PMID: 37952133 PMCID: PMC10837004 (available on 2024-06-28) DOI: 10.1056/NEJMoa2307983

Abstract

Background:
A strategy of administering a transfusion only when the hemoglobin level falls below 7 or 8 g per deciliter has been widely adopted. However, patients with acute myocardial infarction may benefit from a higher hemoglobin level.

Methods:
In this phase 3, interventional trial, we randomly assigned patients with myocardial infarction and a hemoglobin level of less than 10 g per deciliter to a restrictive transfusion strategy (hemoglobin cutoff for transfusion, 7 or 8 g per deciliter) or a liberal transfusion strategy (hemoglobin cutoff, <10 g per deciliter). The primary outcome was a composite of myocardial infarction or death at 30 days.

Results:
A total of 3504 patients were included in the primary analysis. The mean (±SD) number of red-cell units that were transfused was 0.7±1.6 in the restrictive-strategy group and 2.5±2.3 in the liberal-strategy group. The mean hemoglobin level was 1.3 to 1.6 g per deciliter lower in the restrictive-strategy group than in the liberal-strategy group on days 1 to 3 after randomization.

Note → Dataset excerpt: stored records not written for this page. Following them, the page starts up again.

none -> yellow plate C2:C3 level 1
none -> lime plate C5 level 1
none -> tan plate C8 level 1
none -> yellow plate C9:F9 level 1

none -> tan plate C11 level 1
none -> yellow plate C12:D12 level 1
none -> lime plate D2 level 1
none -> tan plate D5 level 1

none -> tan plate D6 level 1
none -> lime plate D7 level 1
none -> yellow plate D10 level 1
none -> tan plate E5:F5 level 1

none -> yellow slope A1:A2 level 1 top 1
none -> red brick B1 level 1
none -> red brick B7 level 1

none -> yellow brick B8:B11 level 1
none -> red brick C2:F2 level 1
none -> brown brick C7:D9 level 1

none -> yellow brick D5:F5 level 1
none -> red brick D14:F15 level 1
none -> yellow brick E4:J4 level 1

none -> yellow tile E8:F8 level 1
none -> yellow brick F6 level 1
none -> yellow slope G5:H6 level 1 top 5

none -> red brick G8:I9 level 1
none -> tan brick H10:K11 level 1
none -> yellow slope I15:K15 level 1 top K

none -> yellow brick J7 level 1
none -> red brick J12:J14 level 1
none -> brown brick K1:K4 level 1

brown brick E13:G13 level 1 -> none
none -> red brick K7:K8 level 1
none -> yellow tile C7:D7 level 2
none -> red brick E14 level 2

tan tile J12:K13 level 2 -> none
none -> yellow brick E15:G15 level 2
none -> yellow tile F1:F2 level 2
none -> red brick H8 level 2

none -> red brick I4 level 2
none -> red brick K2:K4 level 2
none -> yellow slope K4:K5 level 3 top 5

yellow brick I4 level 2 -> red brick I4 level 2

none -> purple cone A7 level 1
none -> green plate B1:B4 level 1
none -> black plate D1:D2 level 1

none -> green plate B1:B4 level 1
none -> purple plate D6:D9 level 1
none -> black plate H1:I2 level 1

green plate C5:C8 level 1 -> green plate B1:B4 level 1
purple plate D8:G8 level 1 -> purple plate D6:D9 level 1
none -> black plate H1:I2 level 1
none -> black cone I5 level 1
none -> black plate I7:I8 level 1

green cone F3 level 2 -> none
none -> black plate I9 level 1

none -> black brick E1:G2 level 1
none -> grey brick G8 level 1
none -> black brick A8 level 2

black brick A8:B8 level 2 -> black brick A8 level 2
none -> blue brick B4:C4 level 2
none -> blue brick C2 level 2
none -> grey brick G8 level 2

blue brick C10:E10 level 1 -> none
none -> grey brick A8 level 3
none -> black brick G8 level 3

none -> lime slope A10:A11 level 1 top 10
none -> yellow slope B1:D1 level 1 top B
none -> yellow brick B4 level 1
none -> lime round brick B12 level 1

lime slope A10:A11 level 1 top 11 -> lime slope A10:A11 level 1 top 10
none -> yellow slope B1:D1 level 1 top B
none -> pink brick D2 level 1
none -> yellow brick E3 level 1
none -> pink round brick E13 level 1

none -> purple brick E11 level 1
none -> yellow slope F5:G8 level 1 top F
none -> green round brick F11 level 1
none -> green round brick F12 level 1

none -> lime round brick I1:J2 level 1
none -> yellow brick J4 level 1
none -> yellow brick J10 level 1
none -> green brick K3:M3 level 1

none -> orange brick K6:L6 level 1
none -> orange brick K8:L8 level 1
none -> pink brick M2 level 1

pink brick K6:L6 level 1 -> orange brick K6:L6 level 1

A primary-outcome event occurred in 295 of 1749 patients (16.9%) in the restrictive-strategy group and in 255 of 1755 patients (14.5%) in the liberal-strategy group (risk ratio modeled with multiple imputation for incomplete follow-up, 1.15; 95% confidence interval [CI], 0.99 to 1.34; P = 0.07). Death occurred in 9.9% of the patients with the restrictive strategy and in 8.3% of the patients with the liberal strategy (risk ratio, 1.19; 95% CI, 0.96 to 1.47); myocardial infarction occurred in 8.5% and 7.2% of the patients, respectively (risk ratio, 1.19; 95% CI, 0.94 to 1.49).

Conclusions:
In patients with acute myocardial infarction and anemia, a liberal transfusion strategy did not significantly reduce the risk of recurrent myocardial infarction or death at 30 days. However, potential harms of a restrictive transfusion strategy cannot be excluded. (Funded by the National Heart, Lung, and Blood Institute and others; MINT ClinicalTrials.gov number, NCT02981407.).